What makes us care about others? Scientists studying empathy have found that people are more likely to choose to empathize with groups rather than individuals, even though they find empathizing equally difficult and uncomfortable in both cases. The scientists suggest that the sight of groups of people could offer more context information which helps people decide whether to empathize, and therefore increases the chances that they choose to do so.
"People's willingness to empathize is different depending on who the target is: a single individual or a group of people," said Dr Hajdi Moche of Linköping University, Sweden, lead author of the article in Frontiers in Psychology. "Specifically, people were more willing to empathize with a group than an individual, although empathizing was rated as more effortful and distressing compared to staying objective – for both the individual and the group."
What is empathy?
The researchers defined empathy as understanding, feeling, and sharing in another's world, while maintaining the understanding that it's not the same as your world. Empathy can come at a price, whether it's paid in time, money, or emotion: feeling others' pain tends to be painful. They wanted to learn whether people were more likely to choose to pay this price when they were dealing with individuals or with groups. Although an experiment in the lab doesn't equate directly to the choices someone might make in real life, understanding how people empathize differently with groups and individuals could help us understand the part that empathy plays in natural disasters or wars.
To investigate this, the researchers recruited 296 participants to take part in an experiment called the Empathy Selection Task, which invites participants to choose between two decks of cards, one of which will ask them to empathize and one of which will ask them to remain objective. Their willingness to empathize is gauged by how often they choose the empathy deck.
Pick a card
Each participant underwent a two-block test – one block of pictures of individuals and one of groups. Each block had 20 different stock photos depicting a diverse range of people, with (as far as possible) neutral expressions and plain backgrounds. Participants were given the two decks and asked to choose a card from one of them. Then they were given a picture to react to, writing down three keywords that described either the feelings of the people in the images or their external appearance. After each block, participants were asked questions which aimed to understand their experience of performing the tasks.
The scientists found that participants chose to avoid empathizing more often during the block of individual pictures, choosing to empathize 34% of the time on average. However, during the block of group pictures, they chose to empathize 53% of the time. Even though they found empathizing harder and more distressing than staying objective, participants chose to pay that price more often during the test of group images.
"The task of trying to share the internal experiences of the other requires more effort, imagination, and understanding of what the person might feel compared to describing external features like hair color," said Moche. "To share in the internal experiences might be especially hard when the information at hand is only a neutral facial expression without any body language or background context."
Choosing to care
It's possible that the group pictures, containing multiple people, both provide more context for participants to help them empathize and make describing feel more effortful, so that empathizing becomes easier by comparison – participants reported that describing groups was harder than describing individuals. Participants also rated their own effectiveness in empathizing with groups higher: this could have boosted their confidence and encouraged them to empathize.
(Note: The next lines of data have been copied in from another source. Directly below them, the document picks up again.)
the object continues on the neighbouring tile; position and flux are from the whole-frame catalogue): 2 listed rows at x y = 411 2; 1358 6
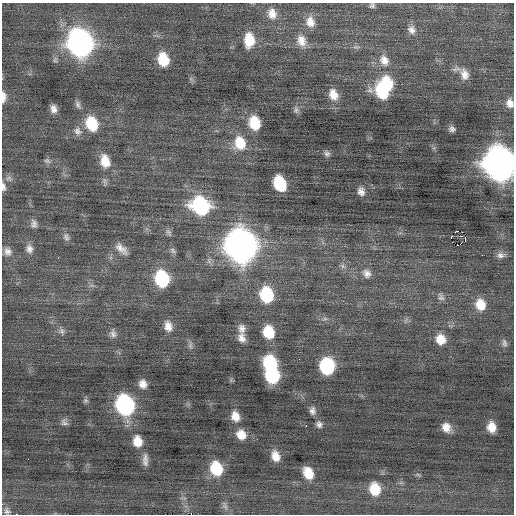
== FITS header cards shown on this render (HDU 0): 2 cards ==
NAXIS1  =                  512 / Axis length
NAXIS2  =                  512 / Axis length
It's also possible that the neutral facial expressions and lack of body language in the individual pictures made it harder to understand people's feelings and discouraged people from choosing to try. Different facial expressions or different amounts of context information might affect the choices people make.
"It would be interesting to test this further by directly pitting the individual and group against each other and letting participants choose which of these they would prefer to empathize with, and then in another round, which one they would prefer to stay objective in relation to," concluded Moche. "In this way, we would have a direct comparison in willingness to empathize when the target is an individual versus a group of people."